Se observarmos a realidade atual, onde o sistema capitalismo enfrenta sua maior
crise desde a Grande Depressão, poderemos facilmente constatar e
emergência da luta de classes em praticamente todas as partes do mundo.
É só observar as insurreições no Oriente
Médio, na África, as lutas na América Latina, as greves e
mobilizações na Europa. Além disso, a crise também
tornou o marxismo mais atual do que nunca. Mesmo os capitalistas estão
lendo
O Capital
para tentar entender o que está ocorrendo no mundo.
3)
As vanguardas políticas não têm mais nenhum papel a
desempenhar no mundo globalizado. O terceiro dos argumentos-chave dos
teóricos pós-modernistas é o fato de os partidos
revolucionários, especialmente os comunistas, não terem mais
nenhum papel a desempenhar no mundo atual. A ação política
agora deve ser comandada pelos movimentos sociais, pelos movimentos de
gênero, minorias étnicas, de raças, sexuais, etc, que
são vítimas de opressões específicas.

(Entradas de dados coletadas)

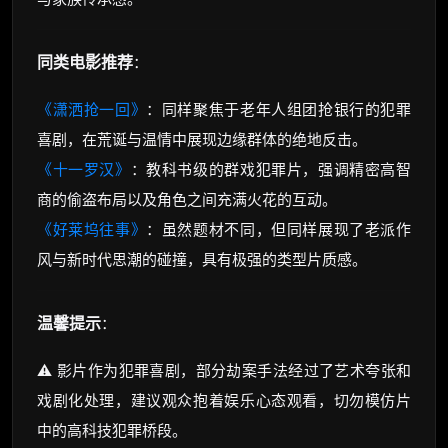
同类电影推荐
：
《潇洒抢一回》
：同样聚焦于老年人组团抢银行的犯罪
喜剧，在荒诞与温情中展现边缘群体的绝地反击。
《十一罗汉》
：教科书级的群戏犯罪片，强调精密高智
商的偷盗布局以及角色之间充满火花的互动。
《好莱坞往事》
：虽然题材不同，但同样展现了老派作
风与新时代思潮的碰撞，具有极强的类型片质感。
温馨提示
：
⚠️ 影片作为犯罪喜剧，部分劫案手法经过了艺术夸张和
戏剧化处理，建议观众抱着娱乐心态观看，切勿模仿片
中的高科技犯罪桥段。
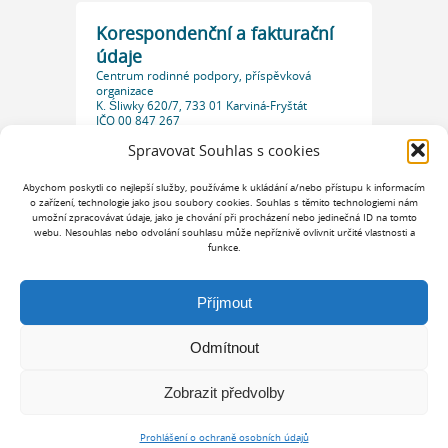
Korespondenční a fakturační
údaje
Centrum rodinné podpory, příspěvková
organizace
K. Śliwky 620/7, 733 01 Karviná-Fryštát
IČO 00 847 267
Datová schránka: 7ddkg2r
Spravovat Souhlas s cookies
Abychom poskytli co nejlepší služby, používáme k ukládání a/nebo přístupu k informacím
o zařízení, technologie jako jsou soubory cookies. Souhlas s těmito technologiemi nám
umožní zpracovávat údaje, jako je chování při procházení nebo jedinečná ID na tomto
webu. Nesouhlas nebo odvolání souhlasu může nepříznivě ovlivnit určité vlastnosti a
funkce.
Příjmout
Odmítnout
Zobrazit předvolby
Copyright © 2026 Centrum rodinné podpory. Všechna Práva Vyhrazena
Prohlášení o ochraně osobních údajů
meta4
&
Ostrý web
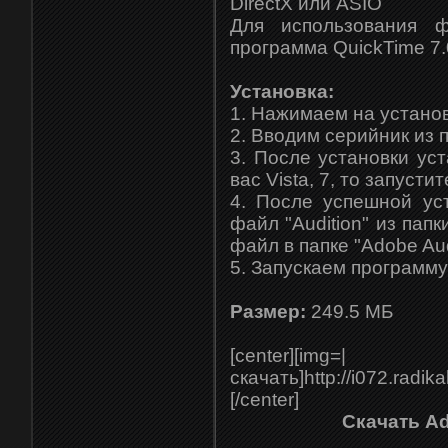
DirectX или ASIO
Для использования ф
программа QuickTime 7.
Установка:
1. Нажимаем на устано
2. Вводим серийник из 
3. После установки ус
вас Vista, 7, то запуст
4. После успешной ус
файл "Audition" из пап
файл в папке "Adobe Audi
5. Запускаем программу
Размер:
249.5 МБ
[center][img=|
скачать]http://i072.radik
[/center]
Скачать Ad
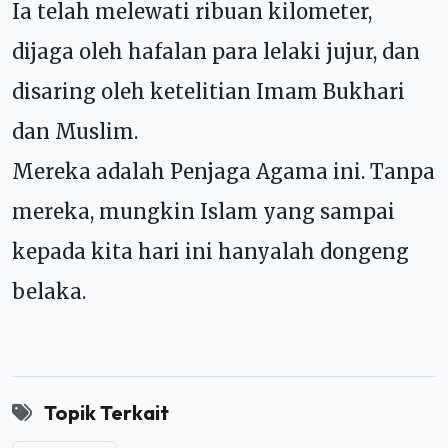
Ia telah melewati ribuan kilometer,
dijaga oleh hafalan para lelaki jujur, dan
disaring oleh ketelitian Imam Bukhari
dan Muslim.
Mereka adalah Penjaga Agama ini. Tanpa
mereka, mungkin Islam yang sampai
kepada kita hari ini hanyalah dongeng
belaka.
Topik Terkait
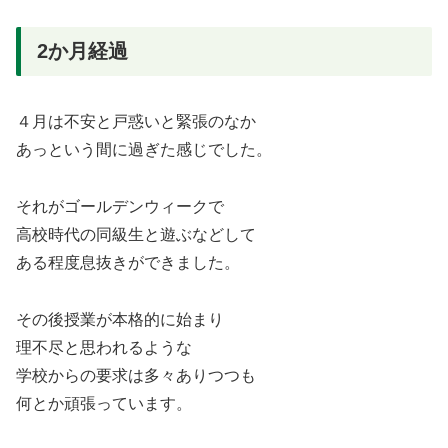
2か月経過
４月は不安と戸惑いと緊張のなか
あっという間に過ぎた感じでした。
それがゴールデンウィークで
高校時代の同級生と遊ぶなどして
ある程度息抜きができました。
その後授業が本格的に始まり
理不尽と思われるような
学校からの要求は多々ありつつも
何とか頑張っています。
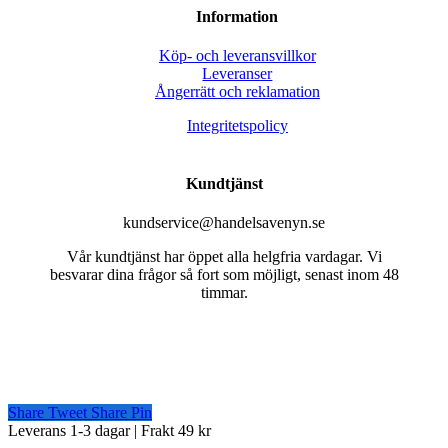
Information
Köp- och leveransvillkor
Leveranser
Ångerrätt och reklamation
Integritetspolicy
Kundtjänst
kundservice@handelsavenyn.se
Vår kundtjänst har öppet alla helgfria vardagar. Vi
besvarar dina frågor så fort som möjligt, senast inom 48
timmar.
Share
Tweet
Share
Pin
Close
Leverans 1-3 dagar | Frakt 49 kr
Menu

Sua tarefa: No trecho sobre a crise do capitalismo, que obra os capitalistas estão lendo para tentar entender o que está ocorrendo no mundo?

Tarefa concluída: O Capital.